El fragmento hace parte de los testimonios que Svetlana Alexievich condensó en Voces de Chernóbil. El libro sumerge al lector en una inganable guerra disputada por el hombre contra un enemigo invisible y silencioso; radionucleidos, en este caso. La obra de Alexievich posee la contundencia de un rayo porque está construida con la memoria de los perdedores, de los que obligaron a abandonar sus aldeas, de los que vieron cómo soldados rusos cavaban fosas gigantescas para enterrar los animales que mataban, de los que se miraron al espejo y vieron un ser deforme, de los que, sin tener ninguna responsabilidad ese 26 de abril de 1986, fueron condenados a sufrir las consecuencias que ocasionó la explosión de un reactor de la Central Nuclear ubicada en Chernóbil.

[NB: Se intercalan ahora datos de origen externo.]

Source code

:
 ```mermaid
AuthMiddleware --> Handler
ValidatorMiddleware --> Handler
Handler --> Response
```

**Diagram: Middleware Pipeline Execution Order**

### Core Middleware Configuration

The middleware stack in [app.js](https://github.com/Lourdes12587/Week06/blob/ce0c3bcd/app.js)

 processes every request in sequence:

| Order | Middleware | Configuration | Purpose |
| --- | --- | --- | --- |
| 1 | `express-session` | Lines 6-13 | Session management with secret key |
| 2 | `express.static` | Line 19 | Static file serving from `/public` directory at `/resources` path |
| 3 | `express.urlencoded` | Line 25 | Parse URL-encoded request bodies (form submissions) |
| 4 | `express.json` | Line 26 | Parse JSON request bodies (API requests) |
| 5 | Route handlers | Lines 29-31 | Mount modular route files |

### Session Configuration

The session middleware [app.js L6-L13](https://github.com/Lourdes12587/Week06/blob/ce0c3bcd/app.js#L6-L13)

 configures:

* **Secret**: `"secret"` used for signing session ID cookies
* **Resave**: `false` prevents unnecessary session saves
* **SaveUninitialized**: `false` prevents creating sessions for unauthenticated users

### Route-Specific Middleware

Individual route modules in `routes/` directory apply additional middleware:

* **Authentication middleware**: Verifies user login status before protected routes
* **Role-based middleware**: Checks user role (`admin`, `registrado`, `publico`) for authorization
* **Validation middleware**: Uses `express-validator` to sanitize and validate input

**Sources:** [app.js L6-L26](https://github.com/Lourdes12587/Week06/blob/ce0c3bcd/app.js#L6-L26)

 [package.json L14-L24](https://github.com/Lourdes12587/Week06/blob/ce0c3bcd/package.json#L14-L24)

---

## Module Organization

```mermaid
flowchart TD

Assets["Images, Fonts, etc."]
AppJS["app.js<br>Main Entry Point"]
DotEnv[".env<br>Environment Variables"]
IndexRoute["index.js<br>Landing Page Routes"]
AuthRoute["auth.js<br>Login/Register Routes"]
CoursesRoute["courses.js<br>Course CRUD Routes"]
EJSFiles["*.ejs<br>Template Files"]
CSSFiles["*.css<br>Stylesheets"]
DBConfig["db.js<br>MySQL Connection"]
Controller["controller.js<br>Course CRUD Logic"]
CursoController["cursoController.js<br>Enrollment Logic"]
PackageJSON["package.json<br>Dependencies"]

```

Mi terruño no está amenazado por un cataclismo nuclear, pero sí por una plaga etérea y arbitraria
Mientras yo escribo estas líneas, en el Oriente Antioqueño, una retroexcavadora feroz raspa una montaña; una firma constructora planea su próximo proyecto de vivienda; un pájaro se queda sin casa; crecen moles de cemento; el sol golpea con una violencia anormal; la secretaría de planeación otorga una licencia; y el desarrollismo se propaga igual que la radiación cuando explota una planta nuclear.
Mientras escribo, el Oriente, avanza brioso como un caballo desbocado. No sé cuál es el norte de tal transformación frenética –los jinetes solamente hablan de los beneficios, pero nunca mencionan las consecuencias del progreso.
En realidad, pocos saben en qué aspira convertirse nuestra región. No hay planificación. Los desarrollistas afirman que sí, sin embargo la voracidad caníbalesca a la hora de actuar refleja lo contrario. Dos cosas están claras: que en lo planificado hay muchos intereses menos los de los habitantes, y que el Oriente cada vez se parece menos al lugar donde crecí –menos tranquilo, más ruidoso, menos rural, más caótico, menos ignoto, más artificial, menos inverosímil, más fraccionado, menos verde, más gris.
Lo que yo quisiera saber es ¿por qué debemos vivir como otros quieren que vivamos?, ¿Cuándo nuestro hogar dejó de ser nuestro?, Aparte de dormir con él ¿cómo se puede enfrentar un enemigo invisible?
Chernóbil y el Oriente Antioqueño dan indicios de que esas preguntas sólo las puede responder la resignación.